- First Unitarian Church of Honolulu
- 21°19.799′N 157°50.678′W﻿ / ﻿21.329983°N 157.844633°W
- Address: 2500 Pali Highway, Honolulu, Hawaii
- Country: USA
- Denomination: Unitarian Universalist
- Website: uuhonolulu.org

History
- Founded: 1952

= First Unitarian Church of Honolulu =

The First Unitarian Church of Honolulu is the largest Hawaii-based congregation within the Unitarian Universalist Association. It is located at 2500 Pali Highway in the Nu'uanu Valley.

The congregation was founded in 1952 as a lay fellowship. The fellowship was unusual for its time because its leadership consisted of women (Rosemary Mattson as chairwoman and Ruth Iams as program director) and because it made efforts to engage in interfaith dialogue with Jewish and Buddhist congregations in Honolulu.
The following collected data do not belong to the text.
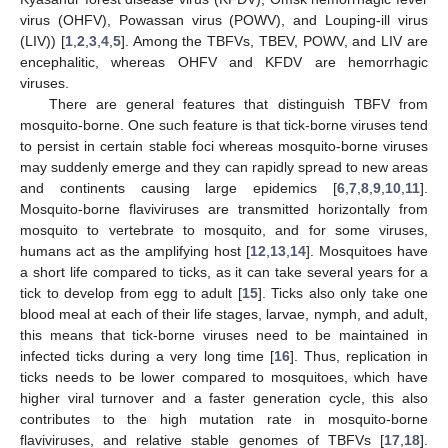
virus (OHFV), Powassan virus (POWV), and Louping-ill virus
(LIV)) [
1
,
2
,
3
,
4
,
5
]. Among the TBFVs, TBEV, POWV, and LIV are
encephalitic, whereas OHFV and KFDV are hemorrhagic
viruses.
There are general features that distinguish TBFV from
mosquito-borne. One such feature is that tick-borne viruses tend
to persist in certain stable foci whereas mosquito-borne viruses
may suddenly emerge and they can rapidly spread to new areas
and continents causing large epidemics [
6
,
7
,
8
,
9
,
10
,
11
].
Mosquito-borne flaviviruses are transmitted horizontally from
mosquito to vertebrate to mosquito, and for some viruses,
humans act as the amplifying host [
12
,
13
,
14
]. Mosquitoes have
a short life compared to ticks, as it can take several years for a
tick to develop from egg to adult [
15
]. Ticks also only take one
blood meal at each of their life stages, larvae, nymph, and adult,
this means that tick-borne viruses need to be maintained in
infected ticks during a very long time [
16
]. Thus, replication in
ticks needs to be lower compared to mosquitoes, which have
higher viral turnover and a faster generation cycle, this also
contributes to the high mutation rate in mosquito-borne
flaviviruses, and relative stable genomes of TBFVs [
17
,
18
].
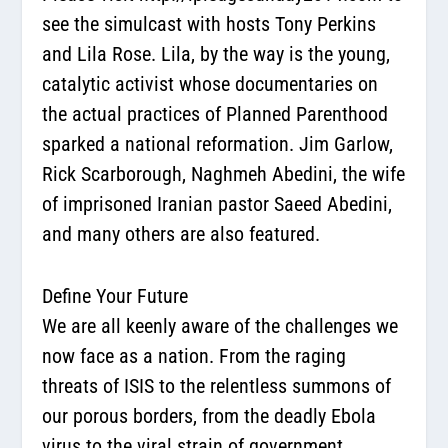
see the simulcast with hosts Tony Perkins
and Lila Rose. Lila, by the way is the young,
catalytic activist whose documentaries on
the actual practices of Planned Parenthood
sparked a national reformation. Jim Garlow,
Rick Scarborough, Naghmeh Abedini, the wife
of imprisoned Iranian pastor Saeed Abedini,
and many others are also featured.
Define Your Future
We are all keenly aware of the challenges we
now face as a nation. From the raging
threats of ISIS to the relentless summons of
our porous borders, from the deadly Ebola
virus to the viral strain of government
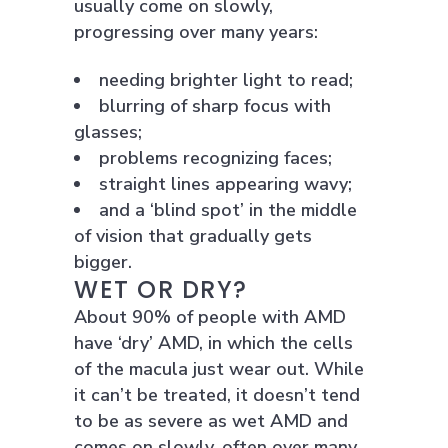
usually come on slowly,
progressing over many years:
needing brighter light to read;
blurring of sharp focus with
glasses;
problems recognizing faces;
straight lines appearing wavy;
and a ‘blind spot’ in the middle
of vision that gradually gets
bigger.
WET OR DRY?
About 90% of people with AMD
have ‘dry’ AMD, in which the cells
of the macula just wear out. While
it can’t be treated, it doesn’t tend
to be as severe as wet AMD and
comes on slowly, often over many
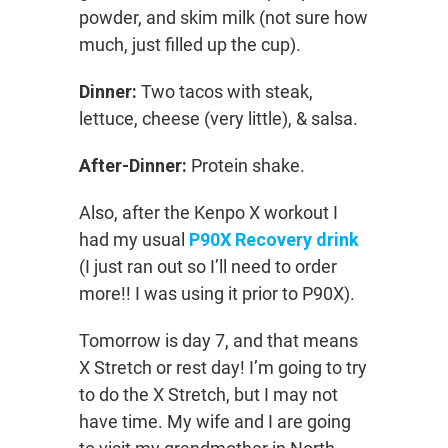
powder, and skim milk (not sure how
much, just filled up the cup).
Dinner:
Two tacos with steak,
lettuce, cheese (very little), & salsa.
After-Dinner:
Protein shake.
Also, after the Kenpo X workout I
had my usual
P90X Recovery drink
(I just ran out so I’ll need to order
more!! I was using it prior to P90X).
Tomorrow is day 7, and that means
X Stretch or rest day! I’m going to try
to do the X Stretch, but I may not
have time. My wife and I are going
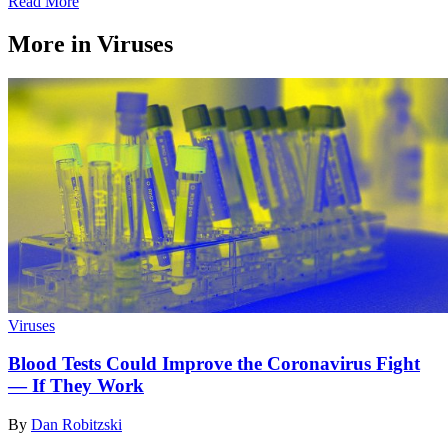
Read More
More in Viruses
Viruses
Blood Tests Could Improve the Coronavirus Fight
— If They Work
By
Dan Robitzski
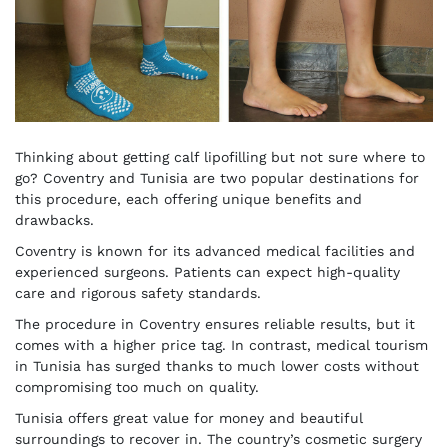
Thinking about getting calf lipofilling but not sure where to
go? Coventry and Tunisia are two popular destinations for
this procedure, each offering unique benefits and
drawbacks.
Coventry is known for its advanced medical facilities and
experienced surgeons. Patients can expect high-quality
care and rigorous safety standards.
The procedure in Coventry ensures reliable results, but it
comes with a higher price tag. In contrast, medical tourism
in Tunisia has surged thanks to much lower costs without
compromising too much on quality.
Tunisia offers great value for money and beautiful
surroundings to recover in. The country’s cosmetic surgery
In September 1969, the church made national headlines when it offered refuge to U.S. service members protesting the war in Vietnam. The service members were arrested by military police within the church grounds. The resulting action brought about an unsuccessful lawsuit filed by the church against the military - Bridges v. Davis, 443 F.2d 970 (9th Cir., 1971). The private memorial service for Madelyn Dunham, grandmother of US President Barack Obama, was held there in December 2008. It is also where President Obama attended Sunday School during his youth.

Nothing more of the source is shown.